Llegan los gitanos, aceituna y cera, con sus carromatos. Los hombres van delante, en negros caballos, sin bridas ni estribos, en busca de un lugar tranquilo para pasar la noche y los siguientes días que les permitan acampar. Bajo el toldo, una joven va trenzando con varetas de mimbre los sueños de su vida. El niño se duerme en el regazo de la abuela mientras le canta con ritmos zíngaros aprendidos de sus ancestros, historias que hablan de tragedia y melancolía.

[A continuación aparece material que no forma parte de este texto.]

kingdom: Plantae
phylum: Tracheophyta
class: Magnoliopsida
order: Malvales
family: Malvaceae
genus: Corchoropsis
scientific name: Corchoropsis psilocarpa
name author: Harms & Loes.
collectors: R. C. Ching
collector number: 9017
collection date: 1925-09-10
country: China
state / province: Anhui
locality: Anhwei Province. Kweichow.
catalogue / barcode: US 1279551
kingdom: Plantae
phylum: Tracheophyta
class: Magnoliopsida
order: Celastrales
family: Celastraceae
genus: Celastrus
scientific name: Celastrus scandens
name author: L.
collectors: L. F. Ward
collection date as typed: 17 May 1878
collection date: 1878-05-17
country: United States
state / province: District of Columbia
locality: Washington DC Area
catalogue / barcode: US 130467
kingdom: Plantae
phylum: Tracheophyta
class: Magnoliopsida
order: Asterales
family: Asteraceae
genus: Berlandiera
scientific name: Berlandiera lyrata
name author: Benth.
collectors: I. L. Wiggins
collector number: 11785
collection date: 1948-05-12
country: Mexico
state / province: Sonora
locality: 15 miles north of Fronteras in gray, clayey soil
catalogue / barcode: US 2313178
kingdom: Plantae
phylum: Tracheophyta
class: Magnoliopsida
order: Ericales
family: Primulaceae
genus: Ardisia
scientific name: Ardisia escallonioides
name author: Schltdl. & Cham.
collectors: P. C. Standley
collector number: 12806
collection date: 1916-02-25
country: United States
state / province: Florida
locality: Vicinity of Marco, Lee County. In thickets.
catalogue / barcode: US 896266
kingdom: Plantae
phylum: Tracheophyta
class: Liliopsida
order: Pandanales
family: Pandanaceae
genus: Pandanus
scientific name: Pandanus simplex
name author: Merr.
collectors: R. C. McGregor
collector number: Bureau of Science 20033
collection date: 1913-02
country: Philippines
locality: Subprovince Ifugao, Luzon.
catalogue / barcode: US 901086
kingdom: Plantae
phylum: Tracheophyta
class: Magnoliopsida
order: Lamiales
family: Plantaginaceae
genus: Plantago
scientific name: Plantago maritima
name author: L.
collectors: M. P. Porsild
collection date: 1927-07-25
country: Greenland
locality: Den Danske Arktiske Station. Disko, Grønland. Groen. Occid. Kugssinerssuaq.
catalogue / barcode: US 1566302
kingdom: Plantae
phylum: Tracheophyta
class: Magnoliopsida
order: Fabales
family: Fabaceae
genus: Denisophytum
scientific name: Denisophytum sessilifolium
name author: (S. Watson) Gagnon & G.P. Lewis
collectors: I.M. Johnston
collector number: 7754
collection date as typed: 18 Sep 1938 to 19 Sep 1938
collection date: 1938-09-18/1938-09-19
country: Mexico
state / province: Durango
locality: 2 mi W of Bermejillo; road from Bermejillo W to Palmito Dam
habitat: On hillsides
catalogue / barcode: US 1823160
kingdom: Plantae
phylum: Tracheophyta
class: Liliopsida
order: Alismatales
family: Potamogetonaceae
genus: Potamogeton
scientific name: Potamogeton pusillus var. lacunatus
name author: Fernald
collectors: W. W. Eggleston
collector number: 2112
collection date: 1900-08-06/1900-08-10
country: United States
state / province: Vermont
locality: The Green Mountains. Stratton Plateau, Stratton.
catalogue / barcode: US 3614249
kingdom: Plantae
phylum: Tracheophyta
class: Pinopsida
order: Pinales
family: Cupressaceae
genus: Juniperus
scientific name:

Llegan al pueblo y van presurosos a instalar sus tiendas en las inmediaciones de Covajornu, antes de que la luna bañe de plata las ortigas y las bardanas. El sol, que juega al escondite tras la Peña Blanca, deja paso a la noche.
Un rebuzno corta el silencio del barrio y un coro de respuestas llegan de todas las direcciones. Los perros hacen temblar a la luna que soñaba con bañarse en los charcos de los caminos. Los gallos elevan también sus gritos al cielo creyendo haber llegado la madrugada.
Los gitanos, con los ayes de sus canciones, pura nostalgia de su ancestral tierra, inundan la campera y con las llamas de sus hogares perfilan las tiendas y los carromatos. Las mentas pisadas destilan su grato aroma por la campera.
Al día siguiente, domingo, con zapatos de charol las mujeres, botas herradas los hombres y alpargatas los pequeños, enfilan por el camino del Campu´l Roble a la iglesia. Un hermoso niño de mimbre se hará cristiano en la pila bautismal con el agua de la h.ornica y sus padrinos nos lanzarán caramelos cual payos, después del ite missa est, detrás del muro del pórtico. Como siempre, los recogeremos del fango entre las risas de todos los presentes, gitanos y payos.
Recuerdo, sin embargo, que en aquella ocasión nos entregaron en mano a los más pequeños, un puñado de caramelos para que no nos rebozaran los mayores entre el barro.
Los hombres de la familia de Pepe y Olvido son bien recibidos en todos los pueblos cuando llegan a tratar de asnos y caballos, lo mismo que las mujeres cuando ofrecen sus canastillas de mimbre y castaño.
Al día siguiente, en la tranquilidad del campamento se escuchan a lo lejos herraduras que hieren las rocas vivas del camino de las Pozonas. Es la máxima autoridad que les recuerda la norma que hay acordada.
Sin más, comienzan a levantar las tiendas y preparar el carromato para errar por los caminos en busca de otro lugar, en el que poder acampar otros tres días.
Van a la cueva de Moscadoria junto al río Melendru donde lavarán sus ropas y los pañales de los niños que tenderán después sobre las bardas a secar con el sol de la Mañanga.
Entre sus hábiles dedos, con mimbres de los setos tejen sus sueños y las cristalinas aguas del pozo reflejan la noble silueta de un roble añejo.